Douglas H. Strong, Book Review Editor

The Bradshaw Trail, by Francis J. Johnston. Riverside: Historical Commission Press, 1977. Bibliography. Index. Map. 215 pages. $6.00.
Reviewed by John L. Polich, Associate Professor of History at the Imperial Valley Campus of San Diego State University.

The Bradshaw Trail is one example of an increasing number of books on specialized regional topics written by local authors. Such books often bring a great deal of personal experiences as well as research to bear on a topic. Francis Johnston’s The Bradwhaw Trail is such a book. It shows the author’s grasp of the history of the area of the Trail. The Bradshaw Trail, used by many travelers from the San Bernardino area in the 1860’s and 1870’s to reach central Arizona, ran via a route that today passes through San Gorgonio Pass, Palm Springs, the north shore of the Salton Sea and then east, dipping south briefly into Imperial County before reaching the Colorado River near Blythe. After crossing into Arizona at Ehrenberg, it continued north along the river a few miles before turning east toward Wickenburg. This route, as the author demonstrates, was pioneered by a number of individuals and followed traditional Indian trails. In fact, in traversing the one part of the route which he is usually credited with trailblazing, Bradshaw was following the careful directions of Indian friends.
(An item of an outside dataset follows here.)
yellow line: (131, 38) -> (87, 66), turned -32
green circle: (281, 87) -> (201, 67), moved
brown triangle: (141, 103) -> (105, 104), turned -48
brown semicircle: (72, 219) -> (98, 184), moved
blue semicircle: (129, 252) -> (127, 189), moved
In this regard, however, the Bradshaw Trail was similar to most Southwestern trails which, no matter to whom they are ascribed, were originally pioneered by Indians.

The book actually has only one chapter devoted to the Trail itself. The bulk of the work is devoted to two related topics. Nearly half of the book consists of a biography of Bradshaw. Another large segment deals with a year-by-year chronicle of the use of the route by stage lines. This does lead to some repetition and a lack of cohesiveness to the work as a whole. There are occasional points on which the author might have, for clarity’s sake, elaborated slightly. For example, he mentions that before 1815 the Spanish made little or no effort to develop salt deposits in California, including those in the Salton Sink, even though these were known to the mission Indians and, presumably, to the Spanish. The author might have mentioned that salt was a crown (government) monopoly and local developments were not encouraged. These small criticisms do not detract measurably from the usefulness of the book. Furthermore, the author provides appendices, bibliography, and, most important if one is to use the volume as a resource, a good index.